In 1858 werd Newton de hoofdingenieur van de Utah-expeditie. Dit zag hem mee naar het westen reizen Kolonel Albert S. Johnston's bevel toen het probeerde om te gaan met opstandige Mormoonse kolonisten. Toen hij naar het oosten terugkeerde, kreeg Newton de opdracht om als inspecteur te dienen bij Forts Delaware en Mifflin aan de Delaware River. Hij was ook belast met het verbeteren van de vestingwerken in Sandy Hook, NJ. Naarmate de sectiespanningen toenamen na de verkiezingen van President Abraham Lincoln in 1860, hij, zoals mede-maagden George H. Thomas en Philip St. George Cooke, besloten loyaal te blijven aan de Unie.

De burgeroorlog begint

Newton, hoofdingenieur van het ministerie van Pennsylvania, zag voor het eerst gevechten tijdens de overwinning van de Unie in Hoke's Run (VA) op 2 juli 1861. Na een korte periode als hoofdingenieur van de afdeling van de Shenandoah te hebben gewerkt, kwam hij aan Washington, DC in augustus en hielp bij het bouwen van verdedigingswerken rond de stad en over de Potomac in Alexandrië. Op 23 september gepromoveerd tot brigadegeneraal, verhuisde Newton naar de infanterie en nam het bevel over een brigade op zich in het groeiende leger van de Potomac.

De volgende lente, na service in Generaal-majoor Irvin McDowell's I Corps, zijn mannen kregen het bevel om zich in mei bij het nieuw gevormde VI Corps aan te sluiten. In zuidelijke richting nam Newton deel aan Generaal-majoor George B. McClellan's lopende schiereilandcampagne. Serveren Brigadegeneraal Henry Slocum's divisie zag de brigade eind juni meer actie Generaal Robert E. Lee opende de Seven Days 'Battles. Tijdens de gevechten presteerde Newton goed op de Battles of Gaines 'Mill en Glendale.

Met het mislukken van de inspanningen van de Unie op het schiereiland, keerde het VI-korps terug naar het noorden naar Washington voordat het in september deelnam aan de Maryland-campagne. Newton kwam in actie op 14 september in de Battle of South Mountain en onderscheidde zich door persoonlijk een bajonetaanval te leiden tegen een Zuidelijke positie bij Crampton's Gap.

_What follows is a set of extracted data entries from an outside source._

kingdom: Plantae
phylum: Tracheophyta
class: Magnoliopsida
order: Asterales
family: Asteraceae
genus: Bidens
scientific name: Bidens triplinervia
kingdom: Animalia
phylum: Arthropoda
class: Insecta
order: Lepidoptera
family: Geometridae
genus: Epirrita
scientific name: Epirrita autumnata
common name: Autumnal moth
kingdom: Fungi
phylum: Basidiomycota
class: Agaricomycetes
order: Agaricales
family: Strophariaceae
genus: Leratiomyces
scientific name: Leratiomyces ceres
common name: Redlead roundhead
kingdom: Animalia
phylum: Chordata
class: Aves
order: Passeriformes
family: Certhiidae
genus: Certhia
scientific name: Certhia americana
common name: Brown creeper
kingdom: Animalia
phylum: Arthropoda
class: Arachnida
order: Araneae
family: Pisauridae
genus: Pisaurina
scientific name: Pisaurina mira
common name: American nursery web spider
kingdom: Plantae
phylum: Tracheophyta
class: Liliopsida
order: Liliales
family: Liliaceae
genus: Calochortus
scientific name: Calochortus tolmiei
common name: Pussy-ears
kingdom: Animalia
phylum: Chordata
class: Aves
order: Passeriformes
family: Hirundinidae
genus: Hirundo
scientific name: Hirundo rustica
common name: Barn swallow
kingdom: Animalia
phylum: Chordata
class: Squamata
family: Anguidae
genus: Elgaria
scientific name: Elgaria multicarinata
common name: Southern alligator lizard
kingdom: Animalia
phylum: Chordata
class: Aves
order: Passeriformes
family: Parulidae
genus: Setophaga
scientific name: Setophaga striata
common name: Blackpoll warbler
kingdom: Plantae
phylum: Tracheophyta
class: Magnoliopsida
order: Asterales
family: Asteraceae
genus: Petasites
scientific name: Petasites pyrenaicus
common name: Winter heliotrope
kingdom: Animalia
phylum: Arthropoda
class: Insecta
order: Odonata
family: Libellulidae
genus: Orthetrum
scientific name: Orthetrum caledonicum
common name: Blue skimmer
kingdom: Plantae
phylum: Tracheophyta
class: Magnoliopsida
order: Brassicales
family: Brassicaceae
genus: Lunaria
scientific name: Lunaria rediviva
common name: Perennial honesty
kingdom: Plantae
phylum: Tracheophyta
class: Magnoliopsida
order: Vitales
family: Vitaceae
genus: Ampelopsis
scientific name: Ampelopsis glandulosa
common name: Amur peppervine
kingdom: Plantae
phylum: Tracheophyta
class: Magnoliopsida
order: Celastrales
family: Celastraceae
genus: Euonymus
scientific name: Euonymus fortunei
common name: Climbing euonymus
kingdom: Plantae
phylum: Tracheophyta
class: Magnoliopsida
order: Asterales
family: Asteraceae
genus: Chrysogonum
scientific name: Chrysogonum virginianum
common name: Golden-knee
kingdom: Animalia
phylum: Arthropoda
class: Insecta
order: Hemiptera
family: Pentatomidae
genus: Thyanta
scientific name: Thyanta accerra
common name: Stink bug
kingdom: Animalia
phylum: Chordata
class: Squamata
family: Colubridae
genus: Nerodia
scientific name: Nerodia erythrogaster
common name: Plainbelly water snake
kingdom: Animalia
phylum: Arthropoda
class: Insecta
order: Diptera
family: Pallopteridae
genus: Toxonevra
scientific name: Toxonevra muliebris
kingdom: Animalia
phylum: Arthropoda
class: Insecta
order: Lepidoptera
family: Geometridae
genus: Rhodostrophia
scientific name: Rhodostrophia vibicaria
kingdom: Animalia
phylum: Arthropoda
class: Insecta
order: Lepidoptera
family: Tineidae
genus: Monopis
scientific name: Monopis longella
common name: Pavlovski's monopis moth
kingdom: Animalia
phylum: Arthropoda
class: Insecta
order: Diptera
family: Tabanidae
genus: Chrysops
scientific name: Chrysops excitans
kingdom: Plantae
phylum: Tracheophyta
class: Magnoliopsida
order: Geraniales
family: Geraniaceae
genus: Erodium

Drie dagen later keerde hij terug om te vechten bij de Slag bij Antietam. Voor zijn optreden in de strijd ontving hij een beknopt promotie tot luitenant-kolonel in het reguliere leger. Later die herfst werd Newton verheven om de derde divisie van VI Corps te leiden.

Courting Controversy

Newton was in deze rol toen het leger met Generaal-majoor Ambrose Burnside aan het hoofd, opende de Slag bij Fredericksburg op 13 december. Het VI-korps, dat aan de zuidkant van de Union-linie was gepositioneerd, was tijdens de gevechten grotendeels inactief. Als een van de vele generaals die ontevreden was over het leiderschap van Burnside, reisde Newton met een van zijn brigadecommandanten, brigadegeneraal John Cochrane, naar Washington om zijn zorgen kenbaar te maken aan Lincoln.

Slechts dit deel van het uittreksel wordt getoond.